* _Instructions_:
1) Reproduce the passage of the oil-modeling problem word for word, starting with "Current world population, N_o: 6.6" and going on through "for the future).".
2) What figure does the oil-modeling problem give for the current world population?

* _Document text_:
---+---
In this problem you will try to model the future, taking into account population growth, growth in oil demand, and dwindling oil production, using the potential feedbacks between oil supply and demand as represented in the oil price. You can now predict what 2010 will look like and then do a reality check with the real data a few years from now.

We only look at oil and use the following parameters:

Current oil price, OP_o: $50.-/barrel

Current global oil consumption, OD_o: 31 billion barrels oil/year

Current per capita oil demand is oil consumption/global population

Growth in per capita oil demand worldwide, average last 10 years, rod_o: 0.5 %

Current world population, N_o: 6.6 billion people

Current population growth rate, rp_o: 1.14 %

(check http://www.ibiblio.org/lunarbin/worldpop)

Amount of oil left in the ground that can be produced is taken at a very conservative 1300 billion barrels (estimates range from 800-2000). If we assume a Hubbert bell curve for the production over time, we can constrain this amount with an oil supply function over time (see excel file with Hubbert oil supply data for the future).

The next two entries discuss how to approach a problem like this - the true questions to answer for this assignment are listed at the end!
---+---
* _Data extract_:
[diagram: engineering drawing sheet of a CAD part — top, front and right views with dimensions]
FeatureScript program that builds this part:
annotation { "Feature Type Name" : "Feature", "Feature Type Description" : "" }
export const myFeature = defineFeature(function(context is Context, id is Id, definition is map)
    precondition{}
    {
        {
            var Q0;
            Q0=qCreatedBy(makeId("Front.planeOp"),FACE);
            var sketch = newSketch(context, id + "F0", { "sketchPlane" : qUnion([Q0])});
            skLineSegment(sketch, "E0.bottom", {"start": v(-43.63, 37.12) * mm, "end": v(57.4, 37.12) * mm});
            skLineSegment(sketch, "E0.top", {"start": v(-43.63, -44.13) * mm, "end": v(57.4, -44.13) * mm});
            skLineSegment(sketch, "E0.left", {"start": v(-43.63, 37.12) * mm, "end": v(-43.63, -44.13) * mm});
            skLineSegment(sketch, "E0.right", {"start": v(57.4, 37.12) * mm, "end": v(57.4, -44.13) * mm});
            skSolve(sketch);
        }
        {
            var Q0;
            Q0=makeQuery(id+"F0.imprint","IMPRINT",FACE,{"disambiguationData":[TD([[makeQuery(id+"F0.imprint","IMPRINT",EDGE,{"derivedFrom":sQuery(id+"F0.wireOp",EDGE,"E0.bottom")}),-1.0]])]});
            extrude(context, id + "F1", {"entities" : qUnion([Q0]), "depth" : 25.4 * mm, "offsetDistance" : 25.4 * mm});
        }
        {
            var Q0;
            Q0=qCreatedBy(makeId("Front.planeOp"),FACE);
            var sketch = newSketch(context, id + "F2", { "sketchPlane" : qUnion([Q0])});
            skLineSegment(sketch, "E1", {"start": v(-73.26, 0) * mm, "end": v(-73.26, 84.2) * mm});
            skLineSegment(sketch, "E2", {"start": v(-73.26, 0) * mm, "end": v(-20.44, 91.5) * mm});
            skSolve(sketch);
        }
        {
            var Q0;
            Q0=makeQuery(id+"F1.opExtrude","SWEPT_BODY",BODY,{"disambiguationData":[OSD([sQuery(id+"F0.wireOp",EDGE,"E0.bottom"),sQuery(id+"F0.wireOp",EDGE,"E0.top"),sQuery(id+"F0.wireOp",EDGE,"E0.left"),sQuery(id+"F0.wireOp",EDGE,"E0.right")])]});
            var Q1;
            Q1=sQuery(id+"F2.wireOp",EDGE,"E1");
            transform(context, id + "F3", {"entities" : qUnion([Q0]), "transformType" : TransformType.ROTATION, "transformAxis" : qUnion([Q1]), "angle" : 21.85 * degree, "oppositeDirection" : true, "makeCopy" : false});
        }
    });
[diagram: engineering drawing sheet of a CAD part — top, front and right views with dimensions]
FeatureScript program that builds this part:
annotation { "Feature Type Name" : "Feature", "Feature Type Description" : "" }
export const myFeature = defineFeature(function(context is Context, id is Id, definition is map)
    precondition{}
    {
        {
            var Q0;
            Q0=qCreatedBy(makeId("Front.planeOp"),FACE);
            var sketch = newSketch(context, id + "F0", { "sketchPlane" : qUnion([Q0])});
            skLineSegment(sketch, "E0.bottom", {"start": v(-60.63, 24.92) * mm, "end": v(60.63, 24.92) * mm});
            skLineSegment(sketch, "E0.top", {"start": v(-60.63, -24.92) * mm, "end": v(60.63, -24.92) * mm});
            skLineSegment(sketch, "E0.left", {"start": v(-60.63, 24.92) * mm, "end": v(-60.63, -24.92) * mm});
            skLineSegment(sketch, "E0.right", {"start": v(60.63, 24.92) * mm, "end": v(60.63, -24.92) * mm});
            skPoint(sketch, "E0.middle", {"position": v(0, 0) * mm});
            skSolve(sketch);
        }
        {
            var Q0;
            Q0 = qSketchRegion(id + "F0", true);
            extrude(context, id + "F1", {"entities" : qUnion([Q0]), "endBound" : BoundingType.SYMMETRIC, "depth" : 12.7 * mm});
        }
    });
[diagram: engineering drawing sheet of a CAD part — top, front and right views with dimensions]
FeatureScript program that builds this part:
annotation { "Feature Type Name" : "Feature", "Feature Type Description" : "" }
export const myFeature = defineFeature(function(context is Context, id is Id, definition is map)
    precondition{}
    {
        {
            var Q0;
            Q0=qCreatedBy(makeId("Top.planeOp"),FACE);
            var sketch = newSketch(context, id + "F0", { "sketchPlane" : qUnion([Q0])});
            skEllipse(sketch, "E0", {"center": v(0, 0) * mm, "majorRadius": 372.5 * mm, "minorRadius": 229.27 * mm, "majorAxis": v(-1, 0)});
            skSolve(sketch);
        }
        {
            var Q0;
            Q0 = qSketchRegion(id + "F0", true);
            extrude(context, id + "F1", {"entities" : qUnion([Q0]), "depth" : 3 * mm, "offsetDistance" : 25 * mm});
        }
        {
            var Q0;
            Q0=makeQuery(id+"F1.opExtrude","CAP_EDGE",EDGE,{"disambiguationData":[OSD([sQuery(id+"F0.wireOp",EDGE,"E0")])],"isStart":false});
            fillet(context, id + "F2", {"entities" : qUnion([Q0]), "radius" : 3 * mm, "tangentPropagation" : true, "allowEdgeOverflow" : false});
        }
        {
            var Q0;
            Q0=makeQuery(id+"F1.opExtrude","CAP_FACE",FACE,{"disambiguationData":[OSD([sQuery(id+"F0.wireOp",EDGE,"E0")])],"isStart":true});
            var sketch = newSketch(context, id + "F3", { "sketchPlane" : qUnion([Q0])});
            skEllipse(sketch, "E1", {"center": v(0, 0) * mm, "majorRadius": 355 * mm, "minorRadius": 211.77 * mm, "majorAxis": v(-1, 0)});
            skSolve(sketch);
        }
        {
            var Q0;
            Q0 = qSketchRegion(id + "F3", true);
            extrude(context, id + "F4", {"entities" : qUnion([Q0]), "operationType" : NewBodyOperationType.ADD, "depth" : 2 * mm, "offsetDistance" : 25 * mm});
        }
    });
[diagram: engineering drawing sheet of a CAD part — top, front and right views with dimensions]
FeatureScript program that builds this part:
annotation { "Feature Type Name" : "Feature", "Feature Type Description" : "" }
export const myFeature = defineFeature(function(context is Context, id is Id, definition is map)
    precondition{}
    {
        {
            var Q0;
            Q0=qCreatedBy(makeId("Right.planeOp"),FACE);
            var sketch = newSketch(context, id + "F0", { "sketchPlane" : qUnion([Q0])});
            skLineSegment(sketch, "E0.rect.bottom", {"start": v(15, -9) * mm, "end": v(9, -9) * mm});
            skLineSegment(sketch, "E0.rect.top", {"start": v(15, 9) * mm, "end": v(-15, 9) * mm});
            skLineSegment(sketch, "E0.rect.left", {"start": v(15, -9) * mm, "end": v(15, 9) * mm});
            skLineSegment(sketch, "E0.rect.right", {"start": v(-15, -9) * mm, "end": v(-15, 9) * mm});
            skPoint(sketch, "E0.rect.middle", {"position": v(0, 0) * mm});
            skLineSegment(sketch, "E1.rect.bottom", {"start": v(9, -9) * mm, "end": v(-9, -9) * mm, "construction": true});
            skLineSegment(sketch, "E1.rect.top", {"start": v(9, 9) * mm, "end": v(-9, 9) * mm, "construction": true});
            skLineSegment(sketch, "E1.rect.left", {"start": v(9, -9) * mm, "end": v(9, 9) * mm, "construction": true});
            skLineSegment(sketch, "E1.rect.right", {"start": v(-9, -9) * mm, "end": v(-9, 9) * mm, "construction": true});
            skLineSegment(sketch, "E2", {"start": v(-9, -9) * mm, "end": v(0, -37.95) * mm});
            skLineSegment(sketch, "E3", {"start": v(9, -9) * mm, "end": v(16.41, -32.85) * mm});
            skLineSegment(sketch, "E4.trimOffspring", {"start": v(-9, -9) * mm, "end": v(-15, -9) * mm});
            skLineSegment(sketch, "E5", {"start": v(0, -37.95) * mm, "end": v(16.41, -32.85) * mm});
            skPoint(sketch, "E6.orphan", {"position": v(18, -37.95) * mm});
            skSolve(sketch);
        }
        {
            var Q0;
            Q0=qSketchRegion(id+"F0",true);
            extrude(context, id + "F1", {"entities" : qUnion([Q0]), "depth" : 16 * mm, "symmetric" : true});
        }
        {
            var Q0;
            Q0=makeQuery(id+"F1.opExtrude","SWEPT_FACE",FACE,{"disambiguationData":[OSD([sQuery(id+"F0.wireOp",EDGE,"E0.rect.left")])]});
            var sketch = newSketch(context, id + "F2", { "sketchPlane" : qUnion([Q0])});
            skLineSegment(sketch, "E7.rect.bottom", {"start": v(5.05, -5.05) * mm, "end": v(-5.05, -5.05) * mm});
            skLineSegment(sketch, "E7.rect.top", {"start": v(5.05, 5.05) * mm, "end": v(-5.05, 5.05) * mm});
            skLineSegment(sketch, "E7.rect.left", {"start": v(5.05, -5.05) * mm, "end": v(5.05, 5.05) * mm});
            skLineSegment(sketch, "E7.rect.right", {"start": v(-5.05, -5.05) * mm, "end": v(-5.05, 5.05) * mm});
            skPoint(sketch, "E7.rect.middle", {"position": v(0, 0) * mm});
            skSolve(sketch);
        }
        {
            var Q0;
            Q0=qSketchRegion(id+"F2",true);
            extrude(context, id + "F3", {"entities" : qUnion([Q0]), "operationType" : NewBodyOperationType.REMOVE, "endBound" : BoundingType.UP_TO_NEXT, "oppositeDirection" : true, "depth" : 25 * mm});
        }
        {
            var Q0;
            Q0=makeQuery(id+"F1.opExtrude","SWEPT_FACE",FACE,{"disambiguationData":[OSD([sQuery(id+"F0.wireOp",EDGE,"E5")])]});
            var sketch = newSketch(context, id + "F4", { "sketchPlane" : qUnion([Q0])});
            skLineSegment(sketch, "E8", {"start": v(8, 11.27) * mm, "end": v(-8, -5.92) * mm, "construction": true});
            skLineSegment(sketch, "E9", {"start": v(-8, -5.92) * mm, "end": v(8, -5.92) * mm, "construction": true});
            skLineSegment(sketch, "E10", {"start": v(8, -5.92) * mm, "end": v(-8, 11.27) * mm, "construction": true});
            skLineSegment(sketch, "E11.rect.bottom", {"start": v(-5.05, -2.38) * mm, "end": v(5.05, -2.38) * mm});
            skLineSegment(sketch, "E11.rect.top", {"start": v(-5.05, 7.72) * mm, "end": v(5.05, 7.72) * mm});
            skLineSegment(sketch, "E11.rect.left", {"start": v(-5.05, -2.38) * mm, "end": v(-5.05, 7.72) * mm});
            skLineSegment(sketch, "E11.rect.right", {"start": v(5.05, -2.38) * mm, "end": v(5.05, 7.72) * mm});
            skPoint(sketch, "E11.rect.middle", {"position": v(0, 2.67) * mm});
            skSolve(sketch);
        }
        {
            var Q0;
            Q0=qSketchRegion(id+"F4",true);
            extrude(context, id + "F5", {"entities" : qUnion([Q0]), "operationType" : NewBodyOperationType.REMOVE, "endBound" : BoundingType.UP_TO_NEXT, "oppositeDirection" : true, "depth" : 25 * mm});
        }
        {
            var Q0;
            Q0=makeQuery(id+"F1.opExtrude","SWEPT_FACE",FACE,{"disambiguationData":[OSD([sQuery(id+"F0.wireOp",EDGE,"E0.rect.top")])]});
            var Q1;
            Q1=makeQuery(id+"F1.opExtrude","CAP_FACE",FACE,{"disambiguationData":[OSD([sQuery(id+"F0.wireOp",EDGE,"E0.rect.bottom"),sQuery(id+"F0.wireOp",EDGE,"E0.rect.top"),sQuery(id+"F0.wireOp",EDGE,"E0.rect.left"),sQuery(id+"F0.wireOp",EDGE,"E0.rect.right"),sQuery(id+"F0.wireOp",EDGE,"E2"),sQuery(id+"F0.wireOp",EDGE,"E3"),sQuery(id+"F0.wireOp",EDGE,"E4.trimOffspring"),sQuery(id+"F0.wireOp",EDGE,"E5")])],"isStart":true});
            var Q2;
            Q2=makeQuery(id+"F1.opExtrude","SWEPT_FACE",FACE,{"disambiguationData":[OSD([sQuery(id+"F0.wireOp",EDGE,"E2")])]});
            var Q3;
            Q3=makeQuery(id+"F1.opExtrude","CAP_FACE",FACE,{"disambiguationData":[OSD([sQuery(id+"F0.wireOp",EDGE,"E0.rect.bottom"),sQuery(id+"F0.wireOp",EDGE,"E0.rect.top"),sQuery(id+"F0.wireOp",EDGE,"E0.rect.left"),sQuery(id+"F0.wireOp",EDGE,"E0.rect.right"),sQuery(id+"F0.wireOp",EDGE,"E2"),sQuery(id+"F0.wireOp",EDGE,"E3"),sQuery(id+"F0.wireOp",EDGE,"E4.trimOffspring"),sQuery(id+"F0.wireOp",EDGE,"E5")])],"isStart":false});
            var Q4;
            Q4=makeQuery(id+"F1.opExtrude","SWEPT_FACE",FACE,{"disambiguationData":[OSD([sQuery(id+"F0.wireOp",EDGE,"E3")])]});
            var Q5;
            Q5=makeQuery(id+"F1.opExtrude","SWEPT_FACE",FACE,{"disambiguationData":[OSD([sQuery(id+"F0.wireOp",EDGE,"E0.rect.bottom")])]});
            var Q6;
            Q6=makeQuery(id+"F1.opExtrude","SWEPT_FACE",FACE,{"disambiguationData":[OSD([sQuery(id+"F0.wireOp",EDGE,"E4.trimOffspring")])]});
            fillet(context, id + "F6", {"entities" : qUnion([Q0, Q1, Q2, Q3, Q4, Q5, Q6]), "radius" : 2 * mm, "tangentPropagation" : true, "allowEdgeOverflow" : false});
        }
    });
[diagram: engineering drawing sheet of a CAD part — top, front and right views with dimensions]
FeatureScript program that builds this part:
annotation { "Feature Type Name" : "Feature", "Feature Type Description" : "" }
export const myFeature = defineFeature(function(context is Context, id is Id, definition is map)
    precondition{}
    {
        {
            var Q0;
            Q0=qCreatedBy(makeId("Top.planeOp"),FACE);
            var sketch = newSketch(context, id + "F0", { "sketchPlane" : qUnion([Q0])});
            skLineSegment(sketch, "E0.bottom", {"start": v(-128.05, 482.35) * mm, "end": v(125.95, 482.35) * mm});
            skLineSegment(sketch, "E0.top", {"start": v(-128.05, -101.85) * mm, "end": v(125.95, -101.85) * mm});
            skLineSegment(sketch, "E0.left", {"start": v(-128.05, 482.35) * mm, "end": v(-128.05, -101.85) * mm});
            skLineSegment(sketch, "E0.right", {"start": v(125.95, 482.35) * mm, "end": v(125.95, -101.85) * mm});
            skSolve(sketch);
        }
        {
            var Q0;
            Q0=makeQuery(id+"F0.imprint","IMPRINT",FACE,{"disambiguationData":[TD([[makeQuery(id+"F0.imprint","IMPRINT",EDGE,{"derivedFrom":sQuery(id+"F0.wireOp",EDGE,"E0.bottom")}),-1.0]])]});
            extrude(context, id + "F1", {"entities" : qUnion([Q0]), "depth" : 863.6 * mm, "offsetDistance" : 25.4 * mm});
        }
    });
---+---
* _Results in order_:
1)
Current world population, N_o: 6.6 billion people

Current population growth rate, rp_o: 1.14 %

(check http://www.ibiblio.org/lunarbin/worldpop)

Amount of oil left in the ground that can be produced is taken at a very conservative 1300 billion barrels (estimates range from 800-2000). If we assume a Hubbert bell curve for the production over time, we can constrain this amount with an oil supply function over time (see excel file with Hubbert oil supply data for the future).

2) 6.6 billion people